Verbinding maken met draadloze netwerken via de WT-7, WT-6 of WT-5

D780 en Z-vatting systeemcamera's

  1. Sluit de WT-7 aan en zet de camera aan.

  2. Selecteer Draadloze zender (WT-7) > Kies hardware > Draadloos LAN in het setup-menu van de camera.

    Markeer Draadloos LAN en druk rechts op de multi-selector om terug te keren naar het Draadloze zender (WT-7)-menu.

  3. Selecteer Draadloze zender (WT-7) > Netwerkinstellingen in het setup-menu van de camera.

    Markeer Netwerkinstellingen en druk de multi-selector naar rechts om een lijst met netwerkprofielen te zien.

  4. Selecteer een netwerkprofiel dat met een computer gemaakt is.

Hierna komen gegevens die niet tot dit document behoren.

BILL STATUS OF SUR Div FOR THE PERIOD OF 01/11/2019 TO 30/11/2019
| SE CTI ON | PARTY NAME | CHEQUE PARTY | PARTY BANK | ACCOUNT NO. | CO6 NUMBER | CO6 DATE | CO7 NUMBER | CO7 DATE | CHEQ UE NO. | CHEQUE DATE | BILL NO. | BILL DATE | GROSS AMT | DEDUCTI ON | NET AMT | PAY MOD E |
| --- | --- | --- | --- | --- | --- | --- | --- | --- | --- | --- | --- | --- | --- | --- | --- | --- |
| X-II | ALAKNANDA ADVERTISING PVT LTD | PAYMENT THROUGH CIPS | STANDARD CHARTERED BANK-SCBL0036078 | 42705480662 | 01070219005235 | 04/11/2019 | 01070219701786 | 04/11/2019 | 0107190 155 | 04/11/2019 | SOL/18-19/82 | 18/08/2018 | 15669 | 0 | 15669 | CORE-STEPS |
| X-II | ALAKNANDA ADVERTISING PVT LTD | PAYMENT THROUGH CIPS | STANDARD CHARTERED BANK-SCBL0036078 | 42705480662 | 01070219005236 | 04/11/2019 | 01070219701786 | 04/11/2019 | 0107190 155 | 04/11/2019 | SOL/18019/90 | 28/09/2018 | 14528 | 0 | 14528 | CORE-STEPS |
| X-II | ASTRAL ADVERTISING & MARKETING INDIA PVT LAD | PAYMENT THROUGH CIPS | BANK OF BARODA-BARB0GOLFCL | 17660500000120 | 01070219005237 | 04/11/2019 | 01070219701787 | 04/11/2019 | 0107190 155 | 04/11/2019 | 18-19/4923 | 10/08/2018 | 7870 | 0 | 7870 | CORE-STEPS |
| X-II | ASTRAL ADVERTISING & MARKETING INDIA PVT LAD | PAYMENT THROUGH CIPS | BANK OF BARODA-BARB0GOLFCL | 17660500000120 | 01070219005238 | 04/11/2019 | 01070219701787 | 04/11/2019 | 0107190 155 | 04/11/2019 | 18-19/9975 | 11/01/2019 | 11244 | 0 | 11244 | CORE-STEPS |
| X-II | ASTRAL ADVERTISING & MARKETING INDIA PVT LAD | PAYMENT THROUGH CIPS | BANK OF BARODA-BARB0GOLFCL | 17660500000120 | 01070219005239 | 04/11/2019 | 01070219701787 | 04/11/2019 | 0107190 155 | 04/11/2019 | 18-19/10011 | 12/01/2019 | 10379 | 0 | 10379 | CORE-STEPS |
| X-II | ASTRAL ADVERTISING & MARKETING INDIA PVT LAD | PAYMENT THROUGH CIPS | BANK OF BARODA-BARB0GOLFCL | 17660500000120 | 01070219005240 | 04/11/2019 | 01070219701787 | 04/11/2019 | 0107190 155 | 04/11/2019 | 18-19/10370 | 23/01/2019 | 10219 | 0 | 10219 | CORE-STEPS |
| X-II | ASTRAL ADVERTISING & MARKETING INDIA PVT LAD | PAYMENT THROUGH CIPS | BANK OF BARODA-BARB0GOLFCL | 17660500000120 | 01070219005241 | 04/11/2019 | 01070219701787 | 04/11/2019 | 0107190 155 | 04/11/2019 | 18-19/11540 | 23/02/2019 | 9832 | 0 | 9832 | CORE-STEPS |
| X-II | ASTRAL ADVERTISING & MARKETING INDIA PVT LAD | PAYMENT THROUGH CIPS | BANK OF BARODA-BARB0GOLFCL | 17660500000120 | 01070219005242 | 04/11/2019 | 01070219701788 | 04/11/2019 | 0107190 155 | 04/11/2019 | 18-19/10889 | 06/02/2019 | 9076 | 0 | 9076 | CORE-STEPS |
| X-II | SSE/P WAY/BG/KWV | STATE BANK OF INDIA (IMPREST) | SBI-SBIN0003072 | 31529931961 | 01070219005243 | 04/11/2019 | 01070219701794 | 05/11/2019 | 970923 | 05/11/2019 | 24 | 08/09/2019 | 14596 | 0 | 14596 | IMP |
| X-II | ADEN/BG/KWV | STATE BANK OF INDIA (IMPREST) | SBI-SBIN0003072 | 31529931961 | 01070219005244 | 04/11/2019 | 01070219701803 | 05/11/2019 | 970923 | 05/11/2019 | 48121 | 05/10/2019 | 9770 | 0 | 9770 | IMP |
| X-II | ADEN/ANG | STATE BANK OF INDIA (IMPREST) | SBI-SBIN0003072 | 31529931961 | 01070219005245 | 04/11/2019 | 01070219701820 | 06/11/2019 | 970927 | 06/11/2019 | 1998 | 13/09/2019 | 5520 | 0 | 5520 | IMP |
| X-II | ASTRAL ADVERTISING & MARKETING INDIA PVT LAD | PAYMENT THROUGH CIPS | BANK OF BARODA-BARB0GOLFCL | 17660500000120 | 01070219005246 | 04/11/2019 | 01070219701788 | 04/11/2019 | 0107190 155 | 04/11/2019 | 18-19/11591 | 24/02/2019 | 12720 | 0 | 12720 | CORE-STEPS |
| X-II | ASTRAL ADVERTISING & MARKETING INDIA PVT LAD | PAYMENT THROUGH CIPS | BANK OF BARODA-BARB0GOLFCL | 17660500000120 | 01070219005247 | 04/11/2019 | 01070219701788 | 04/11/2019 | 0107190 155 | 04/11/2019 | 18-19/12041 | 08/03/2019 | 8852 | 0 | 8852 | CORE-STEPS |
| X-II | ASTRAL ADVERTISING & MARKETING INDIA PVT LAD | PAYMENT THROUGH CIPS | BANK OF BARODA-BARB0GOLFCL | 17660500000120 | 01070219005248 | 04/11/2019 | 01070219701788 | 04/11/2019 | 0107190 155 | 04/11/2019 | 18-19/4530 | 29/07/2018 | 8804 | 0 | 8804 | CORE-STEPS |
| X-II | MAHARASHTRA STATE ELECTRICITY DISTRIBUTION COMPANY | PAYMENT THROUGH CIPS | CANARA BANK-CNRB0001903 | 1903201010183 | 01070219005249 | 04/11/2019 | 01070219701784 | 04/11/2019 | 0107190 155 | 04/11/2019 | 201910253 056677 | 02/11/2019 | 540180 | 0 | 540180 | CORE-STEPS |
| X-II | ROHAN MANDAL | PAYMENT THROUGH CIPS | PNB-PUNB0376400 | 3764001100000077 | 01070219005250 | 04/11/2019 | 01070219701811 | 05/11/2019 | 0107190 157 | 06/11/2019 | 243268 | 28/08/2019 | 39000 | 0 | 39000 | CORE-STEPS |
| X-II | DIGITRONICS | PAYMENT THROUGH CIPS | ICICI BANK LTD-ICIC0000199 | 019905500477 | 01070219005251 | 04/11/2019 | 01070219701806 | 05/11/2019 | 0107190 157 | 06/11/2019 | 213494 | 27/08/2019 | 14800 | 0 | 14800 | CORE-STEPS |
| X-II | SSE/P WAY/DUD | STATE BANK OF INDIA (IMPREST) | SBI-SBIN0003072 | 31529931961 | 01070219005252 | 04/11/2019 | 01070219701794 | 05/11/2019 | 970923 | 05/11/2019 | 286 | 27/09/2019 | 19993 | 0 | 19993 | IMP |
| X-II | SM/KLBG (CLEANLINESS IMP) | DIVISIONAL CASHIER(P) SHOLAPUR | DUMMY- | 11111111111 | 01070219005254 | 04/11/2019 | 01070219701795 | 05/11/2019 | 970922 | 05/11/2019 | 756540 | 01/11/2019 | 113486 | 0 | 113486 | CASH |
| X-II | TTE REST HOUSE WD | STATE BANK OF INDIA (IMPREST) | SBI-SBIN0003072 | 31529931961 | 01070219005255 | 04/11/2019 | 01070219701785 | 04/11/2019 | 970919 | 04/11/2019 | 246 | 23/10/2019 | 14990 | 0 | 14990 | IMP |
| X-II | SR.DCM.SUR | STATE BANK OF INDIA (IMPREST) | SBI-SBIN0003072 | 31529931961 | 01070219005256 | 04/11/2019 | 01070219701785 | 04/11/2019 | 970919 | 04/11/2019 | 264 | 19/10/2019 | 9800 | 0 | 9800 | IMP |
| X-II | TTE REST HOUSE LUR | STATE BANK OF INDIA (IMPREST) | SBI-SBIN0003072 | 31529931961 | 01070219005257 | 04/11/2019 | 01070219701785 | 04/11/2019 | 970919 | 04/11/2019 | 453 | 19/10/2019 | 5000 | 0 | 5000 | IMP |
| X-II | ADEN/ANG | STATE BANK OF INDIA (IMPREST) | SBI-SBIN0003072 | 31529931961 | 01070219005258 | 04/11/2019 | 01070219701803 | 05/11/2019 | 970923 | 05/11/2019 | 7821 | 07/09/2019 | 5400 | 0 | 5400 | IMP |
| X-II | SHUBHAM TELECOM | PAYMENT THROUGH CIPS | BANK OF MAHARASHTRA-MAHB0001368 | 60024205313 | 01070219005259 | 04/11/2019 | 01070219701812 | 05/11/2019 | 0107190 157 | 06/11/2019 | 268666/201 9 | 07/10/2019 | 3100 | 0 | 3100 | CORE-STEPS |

    Markeer een profiel en druk op de OK-knop om het gemarkeerde profiel te selecteren en ga terug naar het menu Draadloze zender (WT-7).

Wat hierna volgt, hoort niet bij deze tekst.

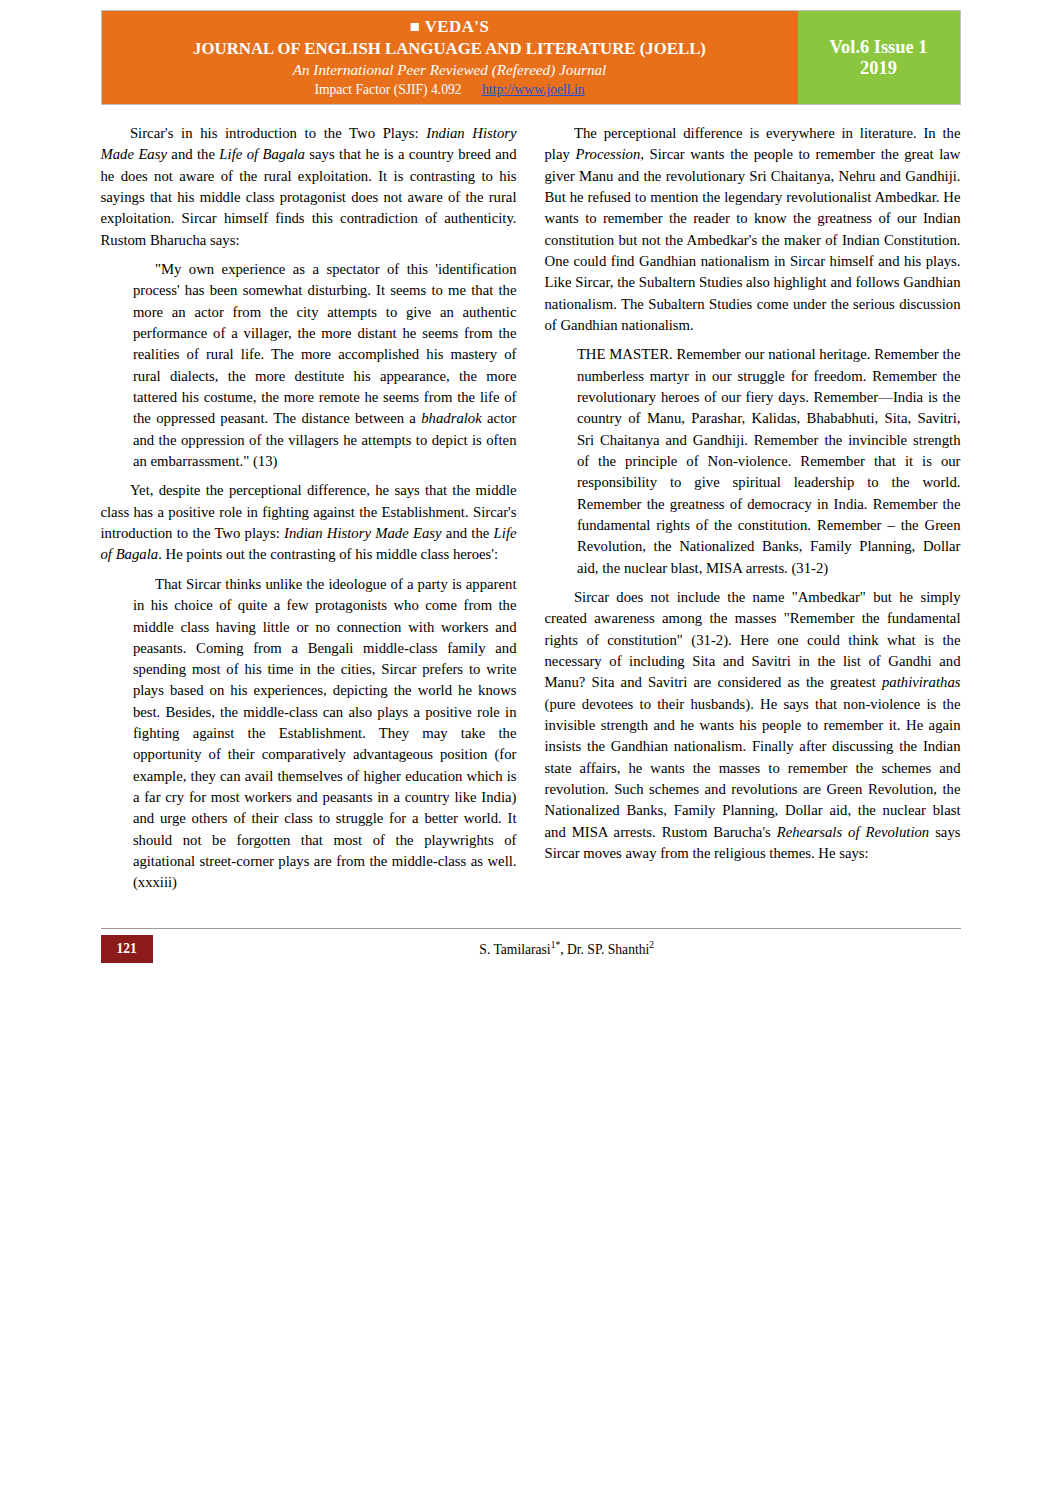■ VEDA'S
JOURNAL OF ENGLISH LANGUAGE AND LITERATURE (JOELL)
An International Peer Reviewed (Refereed) Journal
Impact Factor (SJIF) 4.092 http://www.joell.in
Vol.6 Issue 1
2019
Sircar's in his introduction to the Two Plays: Indian History Made Easy and the Life of Bagala says that he is a country breed and he does not aware of the rural exploitation. It is contrasting to his sayings that his middle class protagonist does not aware of the rural exploitation. Sircar himself finds this contradiction of authenticity. Rustom Bharucha says:
"My own experience as a spectator of this 'identification process' has been somewhat disturbing. It seems to me that the more an actor from the city attempts to give an authentic performance of a villager, the more distant he seems from the realities of rural life. The more accomplished his mastery of rural dialects, the more destitute his appearance, the more tattered his costume, the more remote he seems from the life of the oppressed peasant. The distance between a bhadralok actor and the oppression of the villagers he attempts to depict is often an embarrassment." (13)
Yet, despite the perceptional difference, he says that the middle class has a positive role in fighting against the Establishment. Sircar's introduction to the Two plays: Indian History Made Easy and the Life of Bagala. He points out the contrasting of his middle class heroes':
That Sircar thinks unlike the ideologue of a party is apparent in his choice of quite a few protagonists who come from the middle class having little or no connection with workers and peasants. Coming from a Bengali middle-class family and spending most of his time in the cities, Sircar prefers to write plays based on his experiences, depicting the world he knows best. Besides, the middle-class can also plays a positive role in fighting against the Establishment. They may take the opportunity of their comparatively advantageous position (for example, they can avail themselves of higher education which is a far cry for most workers and peasants in a country like India) and urge others of their class to struggle for a better world. It should not be forgotten that most of the playwrights of agitational street-corner plays are from the middle-class as well. (xxxiii)
The perceptional difference is everywhere in literature. In the play Procession, Sircar wants the people to remember the great law giver Manu and the revolutionary Sri Chaitanya, Nehru and Gandhiji. But he refused to mention the legendary revolutionalist Ambedkar. He wants to remember the reader to know the greatness of our Indian constitution but not the Ambedkar's the maker of Indian Constitution. One could find Gandhian nationalism in Sircar himself and his plays. Like Sircar, the Subaltern Studies also highlight and follows Gandhian nationalism. The Subaltern Studies come under the serious discussion of Gandhian nationalism.
THE MASTER. Remember our national heritage. Remember the numberless martyr in our struggle for freedom. Remember the revolutionary heroes of our fiery days. Remember—India is the country of Manu, Parashar, Kalidas, Bhababhuti, Sita, Savitri, Sri Chaitanya and Gandhiji. Remember the invincible strength of the principle of Non-violence. Remember that it is our responsibility to give spiritual leadership to the world. Remember the greatness of democracy in India. Remember the fundamental rights of the constitution. Remember – the Green Revolution, the Nationalized Banks, Family Planning, Dollar aid, the nuclear blast, MISA arrests. (31-2)
Sircar does not include the name "Ambedkar" but he simply created awareness among the masses "Remember the fundamental rights of constitution" (31-2). Here one could think what is the necessary of including Sita and Savitri in the list of Gandhi and Manu? Sita and Savitri are considered as the greatest pathivirathas (pure devotees to their husbands). He says that non-violence is the invisible strength and he wants his people to remember it. He again insists the Gandhian nationalism. Finally after discussing the Indian state affairs, he wants the masses to remember the schemes and revolution. Such schemes and revolutions are Green Revolution, the Nationalized Banks, Family Planning, Dollar aid, the nuclear blast and MISA arrests. Rustom Barucha's Rehearsals of Revolution says Sircar moves away from the religious themes. He says:
121
S. Tamilarasi1*, Dr. SP. Shanthi2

  5. Selecteer Draadloze zender.

    Markeer Draadloze zender en druk de multi-selector naar rechts om de opties te bekijken.

  6. Selecteer Gebruiken.

    Markeer Gebruiken en druk rechts op de multi-selector om verbinding te maken met het netwerk.

D6-camera’s

  1. Sluit de WT-6 aan en zet de camera aan.

  2. Selecteer Inschakelen voor Bedraad LAN/WT > Bedraad LAN/WT-functies in het camera-instellingenmenu.

  3. Selecteer Bedraad LAN/WT > Kies hardware > Draadloos LAN in het setup-menu van de camera.

    Markeer Draadloos LAN en druk rechts op de multi-selector om terug te keren naar het Bedraad LAN/WT-menu.

  4. Selecteer Bedraad LAN/WT > Netwerkinstellingen in het setup-menu van de camera.

    Markeer Netwerkinstellingen en druk de multi-selector naar rechts om een lijst met netwerkprofielen te zien.

  5. Selecteer een netwerkprofiel dat met een computer gemaakt is.

    Markeer een profiel en druk de multi-selector naar rechts om terug te keren naar het menu Bedraad LAN/WT. Wacht tot de camera de verbinding tot stand heeft gebracht.

Andere digitale SLR-camera's dan de D6 en de D780

  1. Sluit de WT-7, WT-6 of WT-5 aan en zet de camera aan.

  2. Selecteer Netwerk > Kies hardware > Draadloos LAN in het setup-menu van de camera.

    Markeer Draadloos LAN en druk rechts op de multi-selector om terug te keren naar het Netwerk-menu.

  3. Selecteer Netwerk > Netwerkinstellingen in het setup-menu van de camera.

    Markeer Netwerkinstellingen en druk de multi-selector naar rechts om een lijst met netwerkprofielen te zien.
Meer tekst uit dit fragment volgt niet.